START Reading passage

I was privileged to have metallurgist Andrew Nyce in the keum-boo
workshop I taught at Wolf Designs in Portland,
Maine,<www.katewolfdesigns.com>. He very kindly wrote up this
explanation of diffusion bonding for me today and gave me permission
to pass it on to you.

Regards, Jayne Redman

THE METALLURGY OF KEUM-BOO

Keum-Boo in metallurgical terms is pressure-assisted diffusion
bonding with the burnisher used to transmit the pressure. What is
meant by diffusion? First we need to construct a three dimensional
lattice of atoms (Au, Ag or alloys of Au or Ag). First draw a three
dimensional cube and place circles (to represent atoms) on each
corner and each face. You now have a face centered cubic lattice
structure. The atoms of Gold and silver and their alloys arrange
themselves in a face centered cubic array. To understand diffusion
we must accept that as a metal is heated to temperature above .5 of
its melting point, vacant lattice sites are created. As a result,
the atoms are free to move randomly throughout the three dimensional
lattice. If we were to move a silver lattice against a gold lattice
and heat both above the temperature where vacancies are created, the
gold and silver atoms would interdiffuse and bond the lattices
together. In Keum-Boo of 18, 22 or 24 karat onto silver or
conversely fine silver or sterling silver to gold or gold alloys,
the atoms interdiffuse creating a metallurgical bond which is very
strong.

END Reading passage
START Supplied information

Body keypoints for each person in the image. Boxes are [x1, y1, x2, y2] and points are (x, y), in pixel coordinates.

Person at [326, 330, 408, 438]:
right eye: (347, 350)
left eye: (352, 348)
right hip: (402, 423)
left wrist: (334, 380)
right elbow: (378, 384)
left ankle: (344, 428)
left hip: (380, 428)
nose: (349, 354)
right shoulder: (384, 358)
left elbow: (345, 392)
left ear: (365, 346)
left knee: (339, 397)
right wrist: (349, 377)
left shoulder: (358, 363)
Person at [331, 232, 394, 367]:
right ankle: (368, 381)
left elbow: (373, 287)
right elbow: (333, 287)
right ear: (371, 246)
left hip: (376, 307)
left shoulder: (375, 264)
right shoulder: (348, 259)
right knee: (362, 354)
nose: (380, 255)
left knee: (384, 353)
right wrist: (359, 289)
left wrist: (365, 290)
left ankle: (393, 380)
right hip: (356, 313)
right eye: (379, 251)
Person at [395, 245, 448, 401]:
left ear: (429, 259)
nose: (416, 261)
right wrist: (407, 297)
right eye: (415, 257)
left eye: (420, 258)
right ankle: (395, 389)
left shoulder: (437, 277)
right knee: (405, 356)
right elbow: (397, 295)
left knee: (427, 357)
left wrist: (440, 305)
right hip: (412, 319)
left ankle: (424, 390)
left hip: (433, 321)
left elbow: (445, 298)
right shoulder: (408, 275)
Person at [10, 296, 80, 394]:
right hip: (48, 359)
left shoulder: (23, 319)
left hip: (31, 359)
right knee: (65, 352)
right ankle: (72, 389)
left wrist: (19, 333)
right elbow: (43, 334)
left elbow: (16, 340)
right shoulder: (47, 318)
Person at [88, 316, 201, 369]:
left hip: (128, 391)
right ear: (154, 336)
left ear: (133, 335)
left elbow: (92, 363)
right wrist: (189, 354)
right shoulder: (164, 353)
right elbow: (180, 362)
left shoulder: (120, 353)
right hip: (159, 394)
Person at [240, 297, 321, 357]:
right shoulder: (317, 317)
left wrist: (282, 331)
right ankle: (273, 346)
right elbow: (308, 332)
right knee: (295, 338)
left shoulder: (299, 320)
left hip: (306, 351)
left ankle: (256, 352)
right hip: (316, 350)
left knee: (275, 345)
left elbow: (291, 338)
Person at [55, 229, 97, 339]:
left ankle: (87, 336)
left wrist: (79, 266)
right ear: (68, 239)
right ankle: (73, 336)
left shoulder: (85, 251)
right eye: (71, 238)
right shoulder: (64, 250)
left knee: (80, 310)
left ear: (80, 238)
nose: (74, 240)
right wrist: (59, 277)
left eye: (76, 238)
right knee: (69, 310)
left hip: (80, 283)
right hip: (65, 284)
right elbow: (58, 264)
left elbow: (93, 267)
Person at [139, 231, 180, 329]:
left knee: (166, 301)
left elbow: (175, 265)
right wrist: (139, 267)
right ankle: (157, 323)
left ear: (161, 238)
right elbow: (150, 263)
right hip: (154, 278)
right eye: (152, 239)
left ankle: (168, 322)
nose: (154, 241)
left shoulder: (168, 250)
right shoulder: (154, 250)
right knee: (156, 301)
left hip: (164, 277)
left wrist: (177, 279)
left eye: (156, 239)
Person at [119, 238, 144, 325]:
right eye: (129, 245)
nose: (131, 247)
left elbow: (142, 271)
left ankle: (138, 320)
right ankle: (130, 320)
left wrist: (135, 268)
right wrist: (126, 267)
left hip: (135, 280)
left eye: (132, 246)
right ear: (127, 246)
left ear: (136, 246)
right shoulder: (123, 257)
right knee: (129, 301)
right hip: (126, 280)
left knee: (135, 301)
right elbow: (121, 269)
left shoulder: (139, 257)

END Supplied information

In the text on the metallurgy of keum-boo, what tool transmits the pressure in the bonding process?

The burnisher.